Le législateur marocain prohibe les pratiques de prix abusivement bas, mais élude les reventes à perte. Focus sur les deux notions.

La revente à perte : ce que dit la loi marocaine

Le 21 avril 2022 à 15h34

Modifié 22 avril 2022 à 11h47

Le législateur marocain prohibe les pratiques de prix abusivement bas, mais élude les reventes à perte. Focus sur les deux notions.

Revendre à perte est-il interdit par la loi marocaine ? Des pratiques signalées dans le marché des carburants ont conduit plusieurs juristes à aborder la question.

Dans ce contexte de hausse des prix de matières premières à l’international, le débat s’est posé dans d’autres pays, notamment européens.

En Belgique, des pompistes se sont retrouvé dans l’impossibilité de répercuter, en totalité, la hausse des prix d’achat des carburants sur leurs prix de vente aux consommateurs. Ce qui a expliqué le recours, par certains, à la revente à perte. Un comportement problématique puisqu’il affecte l’opérateur concerné et peut provoquer des ruptures d’approvisionnement, sans parler des effets anticoncurrentiels. C’est pourquoi il est prohibé dans ces mêmes pays.

En France, la loi punit « tout commerçant, de revendre ou d’annoncer la revente d’un produit en l’état à un prix inférieur à son prix d’achat effectif ». La sanction consiste, entre autres, en une amende de 75.000 euros pour une personne physique et jusqu’à 375.000 euros pour une personne morale.

Quid du Maroc ? « L’interdiction de la revente à perte telle que prévue par le Code de commerce français (article L442-5) n’existe pas dans le corpus juridique marocain », nous explique un juriste spécialisé en droit de la concurrence. Une notion analogue existe néanmoins dans la loi 104-12 relative à la liberté des prix et de la concurrence. Ce texte « fait effectivement référence à la pratique des prix abusivement bas », ce qui correspond à « la tendance en matière de droit de la concurrence en Europe », soupèse notre interlocuteur.

Dans son article 8, la loi 104-12 sanctionne les « offres de prix ou pratiques de prix de vente aux consommateurs abusivement bas par rapport aux coûts de production, de transformation et de commercialisation ». Ce dernier comporte également et impérativement tous les frais résultant des obligations légales et réglementaires liées à la sécurité des produits.

« La différence entre les deux notions, c’est que pour la vente à perte, il suffit de vendre moins cher que ses coûts pour que la pratique soit sanctionnable, alors que pour les prix abusivement bas, il faut que l’objet de cette pratique ou ses effets portent atteinte au libre jeu de la concurrence », clarifie notre juriste.

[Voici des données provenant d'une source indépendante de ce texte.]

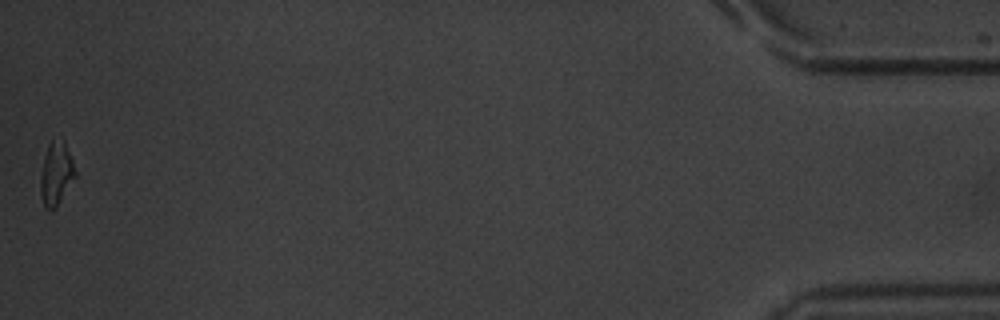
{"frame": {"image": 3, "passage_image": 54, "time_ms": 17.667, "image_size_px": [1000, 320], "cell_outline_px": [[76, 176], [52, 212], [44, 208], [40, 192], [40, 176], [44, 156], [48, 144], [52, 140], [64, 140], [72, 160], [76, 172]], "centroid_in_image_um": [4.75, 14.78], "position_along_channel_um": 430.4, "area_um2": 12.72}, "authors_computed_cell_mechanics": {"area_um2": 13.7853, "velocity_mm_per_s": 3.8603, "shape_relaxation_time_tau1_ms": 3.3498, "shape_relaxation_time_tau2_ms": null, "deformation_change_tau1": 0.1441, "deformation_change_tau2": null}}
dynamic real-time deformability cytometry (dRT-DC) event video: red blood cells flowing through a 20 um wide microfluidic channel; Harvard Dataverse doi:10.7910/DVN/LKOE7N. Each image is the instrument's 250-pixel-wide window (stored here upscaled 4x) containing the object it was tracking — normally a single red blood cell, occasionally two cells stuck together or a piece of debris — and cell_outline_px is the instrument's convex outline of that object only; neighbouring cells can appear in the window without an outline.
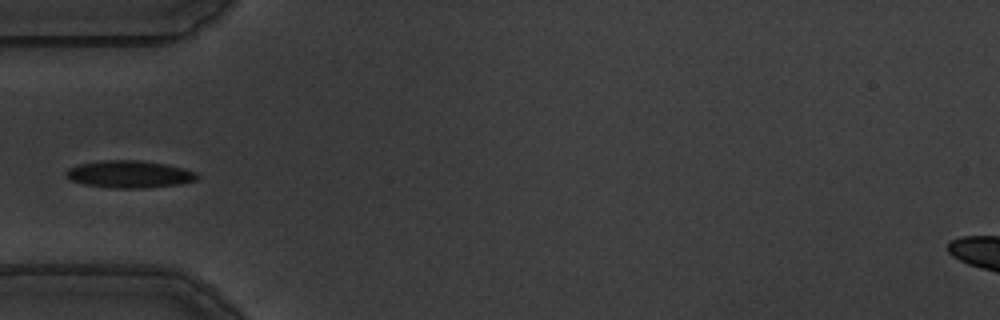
{"species": "common noctule bat (a hibernating species)", "species_latin": "Nyctalus noctula", "temperature_condition": "warm", "stored_images_in_passage": 39, "camera_frame_rate_fps": 3000, "um_per_image_px": 0.085, "animal": {"sex": "male", "body_mass_g": 19.5, "forearm_length_mm": 54.6}, "frame": {"image": 1, "passage_image": 1, "time_ms": 0.0, "image_size_px": [1000, 320], "cell_outline_px": [[200, 176], [196, 180], [180, 184], [144, 188], [112, 188], [84, 184], [72, 180], [64, 176], [64, 172], [68, 168], [80, 164], [100, 160], [140, 160], [164, 164], [184, 168], [196, 172]], "centroid_in_image_um": [10.99, 14.8], "position_along_channel_um": 74.0, "area_um2": 20.92}}
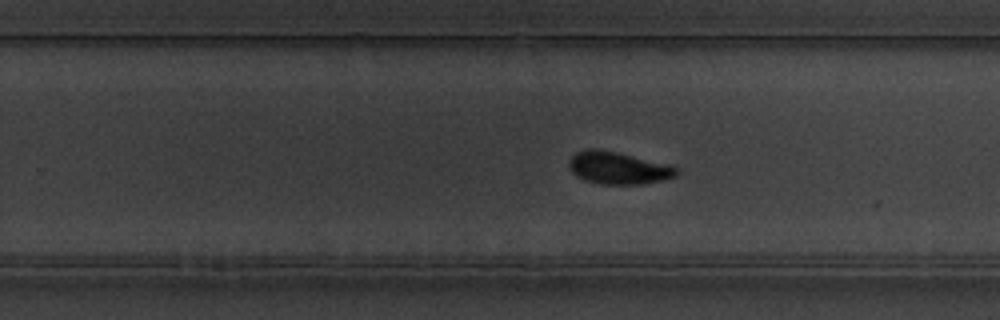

En effet, les prix abusivement bas sont « prohibés dès lors que ces offres ou pratiques ont pour objet ou peuvent avoir pour effet d’éliminer à terme d’un marché, ou d’empêcher d’accéder à un marché, une entreprise ou l’un de ses produits », selon l’article 8. Ce comportement est d’ailleurs considéré comme anticoncurrentiel, au même titre que les ententes et les abus de position dominante.

« Par ailleurs, cette notion de vente à perte dans le droit français est de plus en plus analysée au regard du principe des prix abusivement bas, notamment sur le fait que cette pratique doit durer dans le temps pour être sanctionnée », poursuit notre source, écartant ainsi les comportements ponctuels ou sporadiques.

Pour rappel, le Conseil de la concurrence enquête actuellement sur la flambée des prix touchant plusieurs produits, dont le gasoil et l’essence. L’objectif est de vérifier s’il existerait des facteurs, principalement anticoncurrentiels, à l’origine de cette tendance sur le marché local.